Tohoku Dataset¶
The second dataset used in this study is contributed by students at Tohoku University.
Minimal Example¶
# -------------------------------------------------------------------------
# STEP-1: LOAD LIBRARIES
# Base libraries
import os
from pathlib import Path
# Database library
import duckdb
# Custom osbad library for anomaly detection
import osbad.config as bconf
from osbad.database import BenchDB
# -------------------------------------------------------------------------
# STEP-2: LOAD CELL INVENTORY FOR CELL_INDEX
# Path to the DuckDB instance:
# "train_dataset_severson.db"
db_filepath = (
Path.cwd()
.parent
.joinpath("database","train_dataset_severson.db"))
print(db_filepath)
# Create a DuckDB connection
con = duckdb.connect(
db_filepath,
read_only=True)
# Load all training dataset from duckdb
df_duckdb = con.execute(
"SELECT * FROM df_train_dataset_sv").fetchdf()
unique_cell_index_train = df_duckdb["cell_index"].unique()
print(unique_cell_index_train)
# Get the cell-ID from unique_cell_index_train
selected_cell_label = "2017-05-12_5_4C-70per_3C_CH17"
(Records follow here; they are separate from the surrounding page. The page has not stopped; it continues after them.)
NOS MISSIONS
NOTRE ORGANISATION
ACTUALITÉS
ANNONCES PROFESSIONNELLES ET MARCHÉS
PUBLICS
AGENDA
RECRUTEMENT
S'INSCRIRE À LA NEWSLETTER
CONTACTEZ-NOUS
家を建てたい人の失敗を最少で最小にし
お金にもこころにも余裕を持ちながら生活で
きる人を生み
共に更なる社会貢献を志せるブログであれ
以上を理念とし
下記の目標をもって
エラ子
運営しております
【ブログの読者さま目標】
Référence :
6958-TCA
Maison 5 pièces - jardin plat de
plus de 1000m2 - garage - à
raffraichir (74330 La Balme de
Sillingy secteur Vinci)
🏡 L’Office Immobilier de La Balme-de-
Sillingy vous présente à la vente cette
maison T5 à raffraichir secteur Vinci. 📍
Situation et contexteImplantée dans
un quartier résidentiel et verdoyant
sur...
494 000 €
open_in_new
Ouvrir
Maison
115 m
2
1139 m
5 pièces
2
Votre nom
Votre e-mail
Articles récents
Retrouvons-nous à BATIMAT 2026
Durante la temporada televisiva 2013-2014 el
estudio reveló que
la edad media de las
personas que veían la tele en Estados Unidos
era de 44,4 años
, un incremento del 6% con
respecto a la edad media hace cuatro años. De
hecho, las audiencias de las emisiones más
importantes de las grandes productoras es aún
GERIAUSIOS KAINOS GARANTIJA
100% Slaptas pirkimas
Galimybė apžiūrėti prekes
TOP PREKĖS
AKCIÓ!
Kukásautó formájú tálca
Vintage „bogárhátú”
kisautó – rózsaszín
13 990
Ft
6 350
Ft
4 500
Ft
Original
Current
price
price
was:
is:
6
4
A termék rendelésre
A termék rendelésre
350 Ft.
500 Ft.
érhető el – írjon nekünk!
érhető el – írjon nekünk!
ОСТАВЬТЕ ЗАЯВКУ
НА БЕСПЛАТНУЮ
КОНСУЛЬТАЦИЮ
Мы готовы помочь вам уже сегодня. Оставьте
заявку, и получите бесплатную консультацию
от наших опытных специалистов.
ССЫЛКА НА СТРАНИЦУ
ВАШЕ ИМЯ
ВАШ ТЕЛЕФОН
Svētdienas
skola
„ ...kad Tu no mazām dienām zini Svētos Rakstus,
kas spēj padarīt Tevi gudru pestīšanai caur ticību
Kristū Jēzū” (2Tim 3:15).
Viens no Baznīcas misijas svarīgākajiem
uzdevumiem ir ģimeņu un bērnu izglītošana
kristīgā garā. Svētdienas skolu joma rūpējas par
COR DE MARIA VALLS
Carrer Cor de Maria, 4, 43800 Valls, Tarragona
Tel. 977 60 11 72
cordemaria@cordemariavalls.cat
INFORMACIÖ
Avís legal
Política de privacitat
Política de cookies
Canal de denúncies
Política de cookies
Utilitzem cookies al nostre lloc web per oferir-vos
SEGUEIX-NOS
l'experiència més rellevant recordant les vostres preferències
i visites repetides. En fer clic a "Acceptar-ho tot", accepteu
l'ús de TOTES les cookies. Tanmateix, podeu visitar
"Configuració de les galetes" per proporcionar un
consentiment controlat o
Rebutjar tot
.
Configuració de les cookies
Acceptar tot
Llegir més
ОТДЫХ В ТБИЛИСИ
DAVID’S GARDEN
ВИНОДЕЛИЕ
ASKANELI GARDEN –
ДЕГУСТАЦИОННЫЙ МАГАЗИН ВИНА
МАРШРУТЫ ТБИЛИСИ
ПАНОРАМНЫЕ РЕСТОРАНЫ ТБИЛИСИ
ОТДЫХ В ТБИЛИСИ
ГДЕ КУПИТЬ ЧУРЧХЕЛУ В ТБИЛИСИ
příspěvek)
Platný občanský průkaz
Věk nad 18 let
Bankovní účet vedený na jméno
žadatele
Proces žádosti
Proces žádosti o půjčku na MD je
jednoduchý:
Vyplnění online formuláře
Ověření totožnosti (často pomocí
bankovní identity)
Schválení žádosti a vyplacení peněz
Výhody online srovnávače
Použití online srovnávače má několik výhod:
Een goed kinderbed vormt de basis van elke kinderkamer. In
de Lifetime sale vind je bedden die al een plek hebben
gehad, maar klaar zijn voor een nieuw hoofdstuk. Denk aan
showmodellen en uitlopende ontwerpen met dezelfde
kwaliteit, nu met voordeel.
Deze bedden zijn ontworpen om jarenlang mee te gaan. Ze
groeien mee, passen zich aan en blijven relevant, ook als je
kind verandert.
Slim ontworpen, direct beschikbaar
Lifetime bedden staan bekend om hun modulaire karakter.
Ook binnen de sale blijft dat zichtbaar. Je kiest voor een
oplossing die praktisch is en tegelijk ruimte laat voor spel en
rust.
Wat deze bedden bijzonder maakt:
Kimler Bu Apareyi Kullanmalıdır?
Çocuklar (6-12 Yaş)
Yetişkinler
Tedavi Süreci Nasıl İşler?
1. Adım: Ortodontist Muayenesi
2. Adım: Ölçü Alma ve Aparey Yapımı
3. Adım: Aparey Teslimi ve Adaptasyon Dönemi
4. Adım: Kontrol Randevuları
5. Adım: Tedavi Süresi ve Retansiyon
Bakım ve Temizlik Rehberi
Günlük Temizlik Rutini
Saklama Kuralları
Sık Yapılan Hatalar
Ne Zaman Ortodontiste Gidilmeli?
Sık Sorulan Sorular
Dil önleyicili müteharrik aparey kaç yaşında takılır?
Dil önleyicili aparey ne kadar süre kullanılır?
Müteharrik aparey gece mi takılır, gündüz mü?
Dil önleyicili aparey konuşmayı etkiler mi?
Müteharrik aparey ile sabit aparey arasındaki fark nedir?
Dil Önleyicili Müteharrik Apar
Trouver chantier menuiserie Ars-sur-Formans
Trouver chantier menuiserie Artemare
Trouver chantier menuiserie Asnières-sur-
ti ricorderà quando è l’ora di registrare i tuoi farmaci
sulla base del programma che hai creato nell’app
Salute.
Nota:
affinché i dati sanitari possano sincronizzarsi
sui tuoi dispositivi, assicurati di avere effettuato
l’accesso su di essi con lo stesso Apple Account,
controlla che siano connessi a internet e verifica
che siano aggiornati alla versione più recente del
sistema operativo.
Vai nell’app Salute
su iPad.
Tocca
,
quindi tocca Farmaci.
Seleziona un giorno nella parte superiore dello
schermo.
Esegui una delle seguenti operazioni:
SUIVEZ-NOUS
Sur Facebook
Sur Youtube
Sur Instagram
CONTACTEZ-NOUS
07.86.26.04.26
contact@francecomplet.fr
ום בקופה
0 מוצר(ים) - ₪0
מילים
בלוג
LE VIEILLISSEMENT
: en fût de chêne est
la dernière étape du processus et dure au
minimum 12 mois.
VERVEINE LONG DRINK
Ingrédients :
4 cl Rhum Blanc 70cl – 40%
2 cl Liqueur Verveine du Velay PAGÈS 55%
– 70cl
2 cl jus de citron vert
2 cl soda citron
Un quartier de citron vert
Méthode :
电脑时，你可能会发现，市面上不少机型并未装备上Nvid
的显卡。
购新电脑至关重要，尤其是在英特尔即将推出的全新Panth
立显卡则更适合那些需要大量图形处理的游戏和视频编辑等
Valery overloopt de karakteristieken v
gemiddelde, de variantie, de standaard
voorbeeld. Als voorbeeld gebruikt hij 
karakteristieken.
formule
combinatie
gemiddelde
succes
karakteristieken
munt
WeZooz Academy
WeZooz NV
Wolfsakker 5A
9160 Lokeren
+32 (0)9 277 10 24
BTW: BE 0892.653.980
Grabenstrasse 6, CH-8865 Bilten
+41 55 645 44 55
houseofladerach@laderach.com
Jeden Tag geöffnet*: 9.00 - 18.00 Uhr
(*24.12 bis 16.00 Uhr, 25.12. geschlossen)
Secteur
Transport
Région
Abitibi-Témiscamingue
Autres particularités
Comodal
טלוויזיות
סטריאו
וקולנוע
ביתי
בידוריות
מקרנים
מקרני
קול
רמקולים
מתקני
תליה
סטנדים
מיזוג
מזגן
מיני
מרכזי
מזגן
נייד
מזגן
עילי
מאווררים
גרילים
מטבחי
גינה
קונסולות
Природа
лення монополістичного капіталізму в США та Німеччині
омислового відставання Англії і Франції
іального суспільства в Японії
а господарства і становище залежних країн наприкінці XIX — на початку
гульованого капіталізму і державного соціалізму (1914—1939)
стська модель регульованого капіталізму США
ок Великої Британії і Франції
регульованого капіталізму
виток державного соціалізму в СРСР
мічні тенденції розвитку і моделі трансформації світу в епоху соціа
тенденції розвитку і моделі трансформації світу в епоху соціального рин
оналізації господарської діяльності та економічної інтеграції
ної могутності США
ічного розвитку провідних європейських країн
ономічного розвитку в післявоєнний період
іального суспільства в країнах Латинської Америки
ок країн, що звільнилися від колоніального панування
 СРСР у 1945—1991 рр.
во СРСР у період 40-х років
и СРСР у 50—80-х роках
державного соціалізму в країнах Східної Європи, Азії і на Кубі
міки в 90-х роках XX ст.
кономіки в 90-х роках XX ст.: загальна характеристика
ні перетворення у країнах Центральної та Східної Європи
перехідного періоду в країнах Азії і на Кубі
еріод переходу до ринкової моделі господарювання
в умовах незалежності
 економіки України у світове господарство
# Create a subfolder to store fig output
# corresponding to each cell-index
selected_cell_artifacts_dir = bconf.artifacts_output_dir(
selected_cell_label)
# -------------------------------------------------------------------------
# STEP-3: LOAD BENCHMARKING DATASET
# Import the BenchDB class
# Load only the dataset based on the selected cell
benchdb = BenchDB(
db_filepath,
selected_cell_label)
# load the benchmarking dataset
df_selected_cell = benchdb.load_benchmark_dataset(
dataset_type="train")
if df_selected_cell is not None:
filter_col = [
"cell_index",
"cycle_index",
"discharge_capacity",
"voltage"]
# Drop true labels from the benchmarking dataset
# and filter for selected columns only
df_selected_cell_without_labels = benchdb.drop_labels(
df_selected_cell,
filter_col)
# Extract true outliers cycle index from benchmarking dataset
true_outlier_cycle_index = benchdb.get_true_outlier_cycle_index(
df_selected_cell)
print(f"True outlier cycle index:")
print(true_outlier_cycle_index)
# -------------------------------------------------------------------------
# STEP-4: PLOT CYCLING DATASET
# Plot cell data with true anomalies
# If the true outlier cycle index is not known,
# cycling data will be plotted without labels
benchdb.plot_cycle_data(
df_selected_cell_without_labels,
true_outlier_cycle_index)